About this exercise
Please write the listing below out again exactly, leaving every picture behind.

Information given
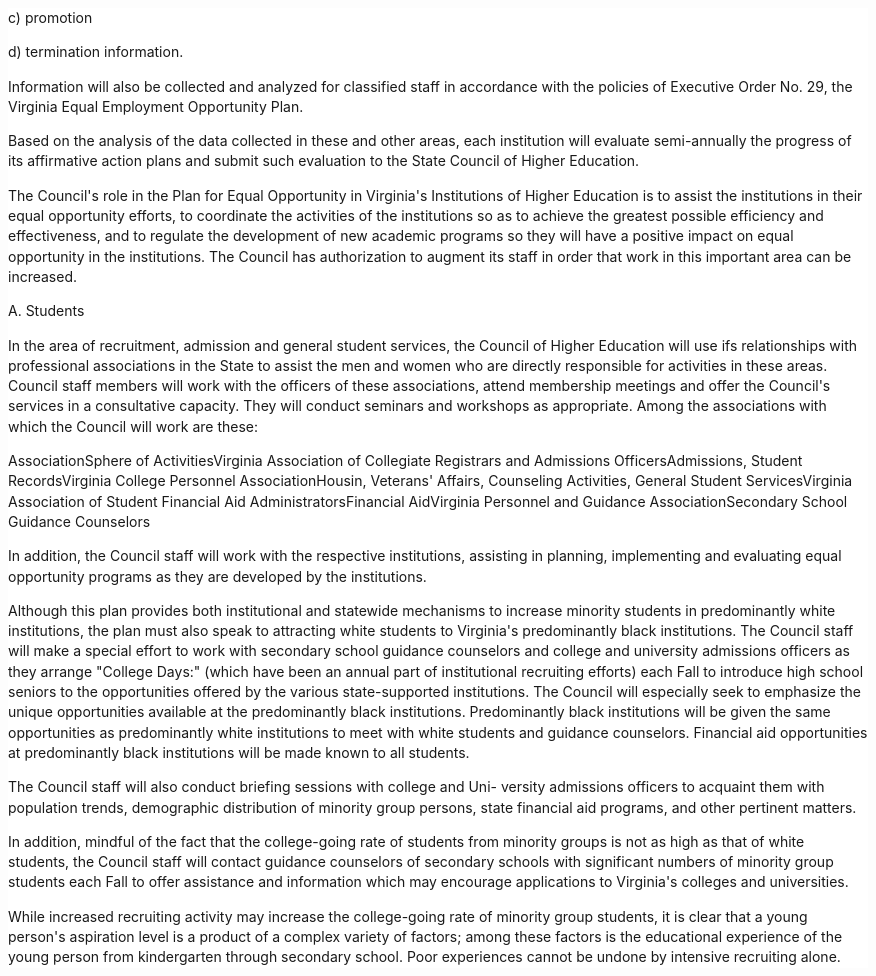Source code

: c) promotion

d) termination information.

Information will also be collected and analyzed for classified staff in accordance with the policies of Executive Order No. 29, the Virginia Equal Employment Opportunity Plan.

Based on the analysis of the data collected in these and other areas, each institution will evaluate semi-annually the progress of its affirmative action plans and submit such evaluation to the State Council of Higher Education.

The Council's role in the Plan for Equal Opportunity in Virginia's Institutions of Higher Education is to assist the institutions in their equal opportunity efforts, to coordinate the activities of the institutions so as to achieve the greatest possible efficiency and effectiveness, and to regulate the development of new academic programs so they will have a positive impact on equal opportunity in the institutions. The Council has authorization to augment its staff in order that work in this important area can be increased.

A. Students

In the area of recruitment, admission and general student services, the Council of Higher Education will use ifs relationships with professional associations in the State to assist the men and women who are directly responsible for activities in these areas. Council staff members will work with the officers of these associations, attend membership meetings and offer the Council's services in a consultative capacity. They will conduct seminars and workshops as appropriate. Among the associations with which the Council will work are these:

AssociationSphere of ActivitiesVirginia Association of Collegiate Registrars and Admissions OfficersAdmissions, Student RecordsVirginia College Personnel AssociationHousin, Veterans' Affairs, Counseling Activities, General Student ServicesVirginia Association of Student Financial Aid AdministratorsFinancial AidVirginia Personnel and Guidance AssociationSecondary School Guidance Counselors

In addition, the Council staff will work with the respective institutions, assisting in planning, implementing and evaluating equal opportunity programs as they are developed by the institutions.

Although this plan provides both institutional and statewide mechanisms to increase minority students in predominantly white institutions, the plan must also speak to attracting white students to Virginia's predominantly black institutions. The Council staff will make a special effort to work with secondary school guidance counselors and college and university admissions officers as they arrange "College Days:" (which have been an annual part of institutional recruiting efforts) each Fall to introduce high school seniors to the opportunities offered by the various state-supported institutions. The Council will especially seek to emphasize the unique opportunities available at the predominantly black institutions. Predominantly black institutions will be given the same opportunities as predominantly white institutions to meet with white students and guidance counselors. Financial aid opportunities at predominantly black institutions will be made known to all students.

The Council staff will also conduct briefing sessions with college and Uni- versity admissions officers to acquaint them with population trends, demographic distribution of minority group persons, state financial aid programs, and other pertinent matters.

In addition, mindful of the fact that the college-going rate of students from minority groups is not as high as that of white students, the Council staff will contact guidance counselors of secondary schools with significant numbers of minority group students each Fall to offer assistance and information which may encourage applications to Virginia's colleges and universities.

While increased recruiting activity may increase the college-going rate of minority group students, it is clear that a young person's aspiration level is a product of a complex variety of factors; among these factors is the educational experience of the young person from kindergarten through secondary school. Poor experiences cannot be undone by intensive recruiting alone.
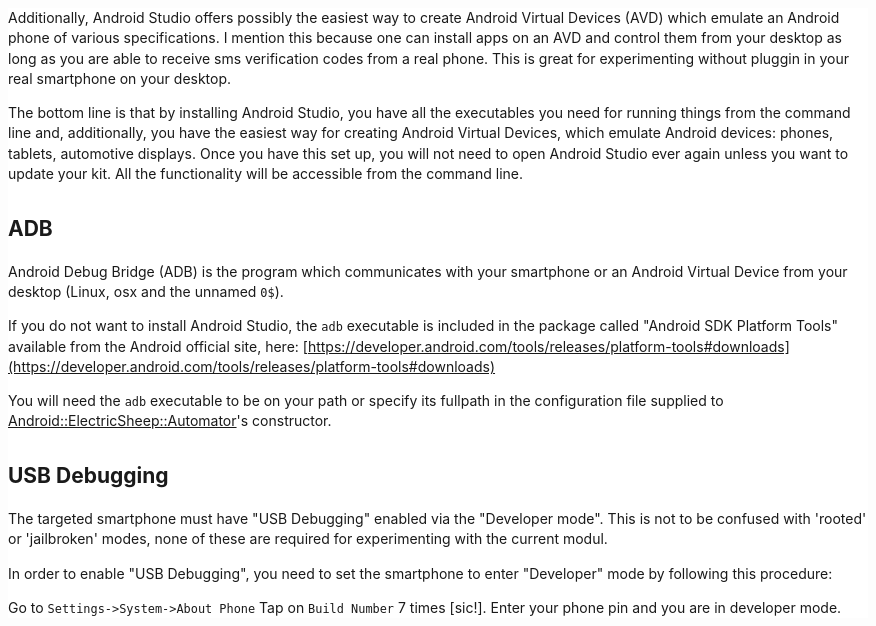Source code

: Additionally, Android Studio offers possibly the
easiest way to create Android Virtual Devices (AVD) which emulate
an Android phone of various specifications.
I mention this because one can install apps
on an AVD and control them from your desktop
as long as you are able to receive sms verification
codes from a real phone. This is great for
experimenting without pluggin in your real
smartphone on your desktop.

The bottom line is that by installing Android Studio,
you have all the executables you need for running things
from the command line and, additionally, you have
the easiest way for creating Android
Virtual Devices, which emulate Android devices: phones,
tablets, automotive displays. Once you have this set up, you
will not need to open Android Studio ever again unless you
want to update your kit. All the functionality
will be accessible from the command line.

## ADB

Android Debug Bridge (ADB) is the program
which communicates with your smartphone or
an Android Virtual Device from
your desktop (Linux, osx and the unnamed `0$`).

If you do not want to install Android Studio, the `adb` executable
is included in the package called
"Android SDK Platform Tools" available from
the Android official site, here:
[https://developer.android.com/tools/releases/platform-tools#downloads](https://developer.android.com/tools/releases/platform-tools#downloads)

You will need the `adb` executable to be on your path
or specify its fullpath in the configuration file
supplied to [Android::ElectricSheep::Automator](https://metacpan.org/pod/Android%3A%3AElectricSheep%3A%3AAutomator)'s constructor.

## USB Debugging

The targeted smartphone must have "USB Debugging" enabled
via the "Developer mode".
This is not
to be confused with 'rooted' or 'jailbroken' modes, none of
these are required for experimenting with the current modul.

In order to enable "USB Debugging", you need
to set the smartphone to enter "Developer" mode by
following this procedure:

Go to `Settings->System->About Phone`
Tap on `Build Number` 7 times \[sic!\].
Enter your phone pin and you are in developer mode.
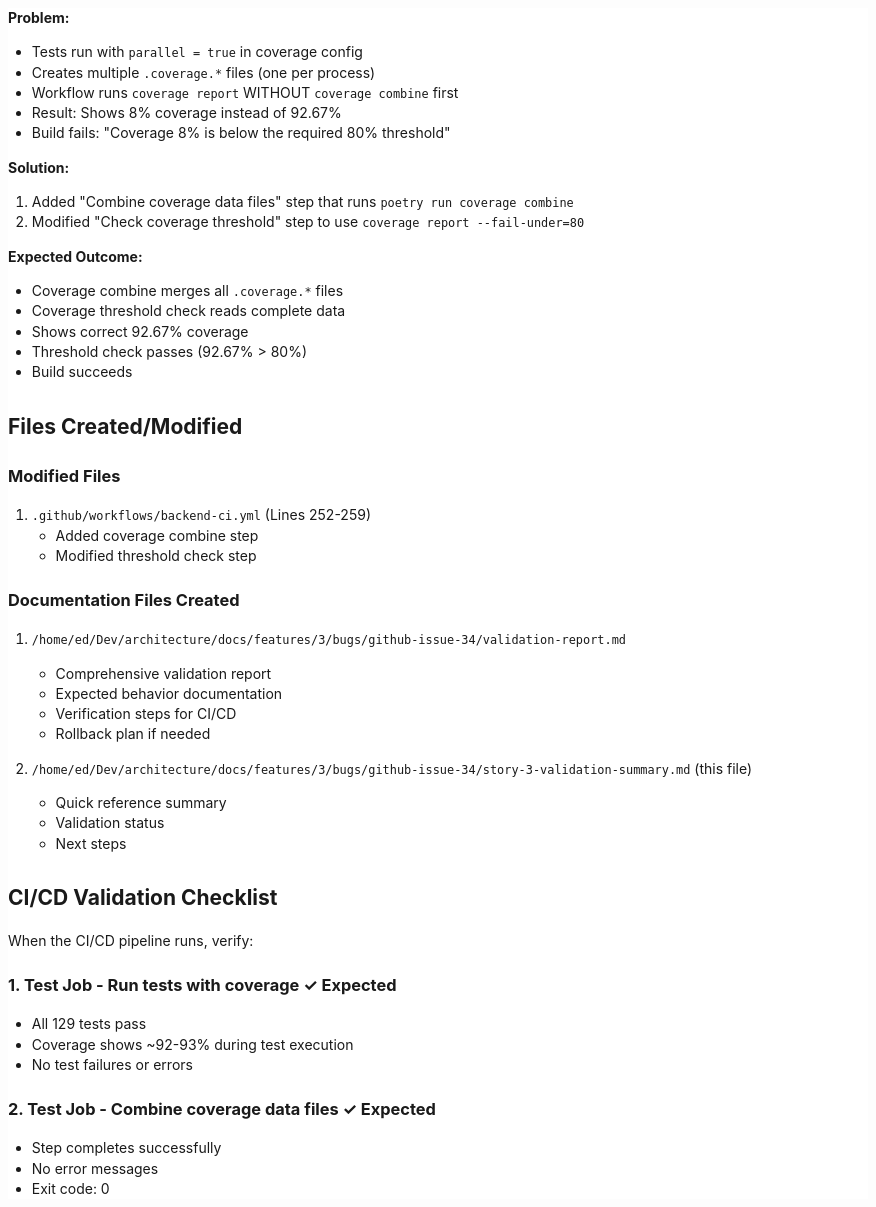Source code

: **Problem:**
- Tests run with `parallel = true` in coverage config
- Creates multiple `.coverage.*` files (one per process)
- Workflow runs `coverage report` WITHOUT `coverage combine` first
- Result: Shows 8% coverage instead of 92.67%
- Build fails: "Coverage 8% is below the required 80% threshold"

**Solution:**
1. Added "Combine coverage data files" step that runs `poetry run coverage combine`
2. Modified "Check coverage threshold" step to use `coverage report --fail-under=80`

**Expected Outcome:**
- Coverage combine merges all `.coverage.*` files
- Coverage threshold check reads complete data
- Shows correct 92.67% coverage
- Threshold check passes (92.67% > 80%)
- Build succeeds

## Files Created/Modified

### Modified Files
1. `.github/workflows/backend-ci.yml` (Lines 252-259)
   - Added coverage combine step
   - Modified threshold check step

### Documentation Files Created
1. `/home/ed/Dev/architecture/docs/features/3/bugs/github-issue-34/validation-report.md`
   - Comprehensive validation report
   - Expected behavior documentation
   - Verification steps for CI/CD
   - Rollback plan if needed

2. `/home/ed/Dev/architecture/docs/features/3/bugs/github-issue-34/story-3-validation-summary.md` (this file)
   - Quick reference summary
   - Validation status
   - Next steps

## CI/CD Validation Checklist

When the CI/CD pipeline runs, verify:

### 1. Test Job - Run tests with coverage ✓ Expected
- All 129 tests pass
- Coverage shows ~92-93% during test execution
- No test failures or errors

### 2. Test Job - Combine coverage data files ✓ Expected
- Step completes successfully
- No error messages
- Exit code: 0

Output for this task
Source code

: c) promotion

d) termination information.

Information will also be collected and analyzed for classified staff in accordance with the policies of Executive Order No. 29, the Virginia Equal Employment Opportunity Plan.

Based on the analysis of the data collected in these and other areas, each institution will evaluate semi-annually the progress of its affirmative action plans and submit such evaluation to the State Council of Higher Education.

The Council's role in the Plan for Equal Opportunity in Virginia's Institutions of Higher Education is to assist the institutions in their equal opportunity efforts, to coordinate the activities of the institutions so as to achieve the greatest possible efficiency and effectiveness, and to regulate the development of new academic programs so they will have a positive impact on equal opportunity in the institutions. The Council has authorization to augment its staff in order that work in this important area can be increased.

A. Students

In the area of recruitment, admission and general student services, the Council of Higher Education will use ifs relationships with professional associations in the State to assist the men and women who are directly responsible for activities in these areas. Council staff members will work with the officers of these associations, attend membership meetings and offer the Council's services in a consultative capacity. They will conduct seminars and workshops as appropriate. Among the associations with which the Council will work are these:

AssociationSphere of ActivitiesVirginia Association of Collegiate Registrars and Admissions OfficersAdmissions, Student RecordsVirginia College Personnel AssociationHousin, Veterans' Affairs, Counseling Activities, General Student ServicesVirginia Association of Student Financial Aid AdministratorsFinancial AidVirginia Personnel and Guidance AssociationSecondary School Guidance Counselors

In addition, the Council staff will work with the respective institutions, assisting in planning, implementing and evaluating equal opportunity programs as they are developed by the institutions.

Although this plan provides both institutional and statewide mechanisms to increase minority students in predominantly white institutions, the plan must also speak to attracting white students to Virginia's predominantly black institutions. The Council staff will make a special effort to work with secondary school guidance counselors and college and university admissions officers as they arrange "College Days:" (which have been an annual part of institutional recruiting efforts) each Fall to introduce high school seniors to the opportunities offered by the various state-supported institutions. The Council will especially seek to emphasize the unique opportunities available at the predominantly black institutions. Predominantly black institutions will be given the same opportunities as predominantly white institutions to meet with white students and guidance counselors. Financial aid opportunities at predominantly black institutions will be made known to all students.

The Council staff will also conduct briefing sessions with college and Uni- versity admissions officers to acquaint them with population trends, demographic distribution of minority group persons, state financial aid programs, and other pertinent matters.

In addition, mindful of the fact that the college-going rate of students from minority groups is not as high as that of white students, the Council staff will contact guidance counselors of secondary schools with significant numbers of minority group students each Fall to offer assistance and information which may encourage applications to Virginia's colleges and universities.

While increased recruiting activity may increase the college-going rate of minority group students, it is clear that a young person's aspiration level is a product of a complex variety of factors; among these factors is the educational experience of the young person from kindergarten through secondary school. Poor experiences cannot be undone by intensive recruiting alone.
Source code

: Additionally, Android Studio offers possibly the
easiest way to create Android Virtual Devices (AVD) which emulate
an Android phone of various specifications.
I mention this because one can install apps
on an AVD and control them from your desktop
as long as you are able to receive sms verification
codes from a real phone. This is great for
experimenting without pluggin in your real
smartphone on your desktop.

The bottom line is that by installing Android Studio,
you have all the executables you need for running things
from the command line and, additionally, you have
the easiest way for creating Android
Virtual Devices, which emulate Android devices: phones,
tablets, automotive displays. Once you have this set up, you
will not need to open Android Studio ever again unless you
want to update your kit. All the functionality
will be accessible from the command line.

## ADB

Android Debug Bridge (ADB) is the program
which communicates with your smartphone or
an Android Virtual Device from
your desktop (Linux, osx and the unnamed `0$`).

If you do not want to install Android Studio, the `adb` executable
is included in the package called
"Android SDK Platform Tools" available from
the Android official site, here:
[https://developer.android.com/tools/releases/platform-tools#downloads](https://developer.android.com/tools/releases/platform-tools#downloads)

You will need the `adb` executable to be on your path
or specify its fullpath in the configuration file
supplied to [Android::ElectricSheep::Automator](https://metacpan.org/pod/Android%3A%3AElectricSheep%3A%3AAutomator)'s constructor.

## USB Debugging

The targeted smartphone must have "USB Debugging" enabled
via the "Developer mode".
This is not
to be confused with 'rooted' or 'jailbroken' modes, none of
these are required for experimenting with the current modul.

In order to enable "USB Debugging", you need
to set the smartphone to enter "Developer" mode by
following this procedure:

Go to `Settings->System->About Phone`
Tap on `Build Number` 7 times \[sic!\].
Enter your phone pin and you are in developer mode.
Source code

: **Problem:**
- Tests run with `parallel = true` in coverage config
- Creates multiple `.coverage.*` files (one per process)
- Workflow runs `coverage report` WITHOUT `coverage combine` first
- Result: Shows 8% coverage instead of 92.67%
- Build fails: "Coverage 8% is below the required 80% threshold"

**Solution:**
1. Added "Combine coverage data files" step that runs `poetry run coverage combine`
2. Modified "Check coverage threshold" step to use `coverage report --fail-under=80`

**Expected Outcome:**
- Coverage combine merges all `.coverage.*` files
- Coverage threshold check reads complete data
- Shows correct 92.67% coverage
- Threshold check passes (92.67% > 80%)
- Build succeeds

## Files Created/Modified

### Modified Files
1. `.github/workflows/backend-ci.yml` (Lines 252-259)
   - Added coverage combine step
   - Modified threshold check step

### Documentation Files Created
1. `/home/ed/Dev/architecture/docs/features/3/bugs/github-issue-34/validation-report.md`
   - Comprehensive validation report
   - Expected behavior documentation
   - Verification steps for CI/CD
   - Rollback plan if needed

2. `/home/ed/Dev/architecture/docs/features/3/bugs/github-issue-34/story-3-validation-summary.md` (this file)
   - Quick reference summary
   - Validation status
   - Next steps

## CI/CD Validation Checklist

When the CI/CD pipeline runs, verify:

### 1. Test Job - Run tests with coverage ✓ Expected
- All 129 tests pass
- Coverage shows ~92-93% during test execution
- No test failures or errors

### 2. Test Job - Combine coverage data files ✓ Expected
- Step completes successfully
- No error messages
- Exit code: 0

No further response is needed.